ESTRATTO SELEZIONATO:

▶

Performance art, cioè?
La performance art o performance d’artista, è una manifestazione artistica in cui ad essere protagonisti sono proprio l’azione, la presenza o il corpo. La performance può assumere le connotazioni più varie: è un evento, che si verifica sotto forma di danza, canto, movimento, azione, riproduzione. O tutti questi elementi insieme.
Lo spettatore a seconda delle diverse tipologie, può essere più o meno coinvolto nell’evento. A livello materiale gli può essere richiesto di fare o compiere qualche gesto, può essere costretto dalle circostanze a farlo o semplicemente invitato. Sarà sicuramente un tassello fondamentale per la buona riuscita dell’opera, la sua fruizione sarà in qualche modo attiva, partecipata. Anche a livello emozionale, assistere o prendere parte ad una performance è un’esperienza vera e propria. La performance può dunque vedere la presenza dell’artista stesso o di un performer, una figura terza voluta e pensata dall’artista.

◀

COMPITO DA SVOLGERE:
Rispondi a queste domande usando il testo sulla performance art.
(a) Quali elementi sono protagonisti nella performance art secondo la definizione data?
(b) In quali modi, a livello materiale, lo spettatore può arrivare a compiere qualche gesto?
(c) Chi, oltre all'artista stesso, può essere presente nella performance?
Basati unicamente sul testo sulla performance art.

RECORD ESTRATTI:
▶

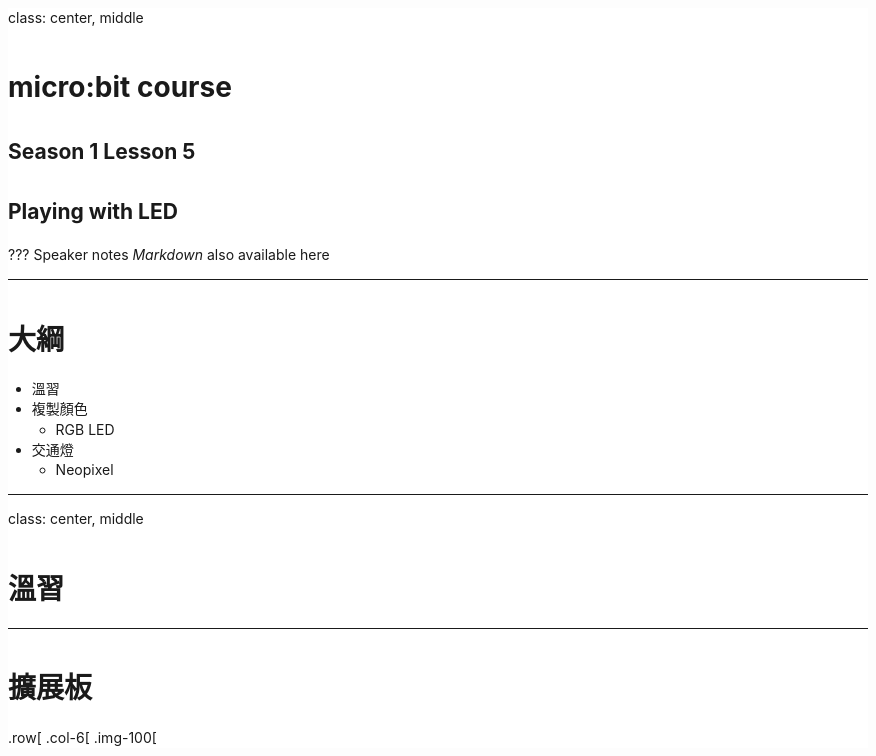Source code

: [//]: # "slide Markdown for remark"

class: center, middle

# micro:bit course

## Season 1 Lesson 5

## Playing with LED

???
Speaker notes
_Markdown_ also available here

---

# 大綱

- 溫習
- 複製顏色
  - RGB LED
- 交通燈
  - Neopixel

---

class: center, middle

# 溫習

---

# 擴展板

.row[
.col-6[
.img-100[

◀

RISPOSTA AL COMPITO:
(a) L'azione, la presenza o il corpo.
(b) Gli può essere richiesto, può essere costretto dalle circostanze oppure può essere semplicemente invitato.
(c) Un performer, cioè una figura terza voluta e pensata dall'artista.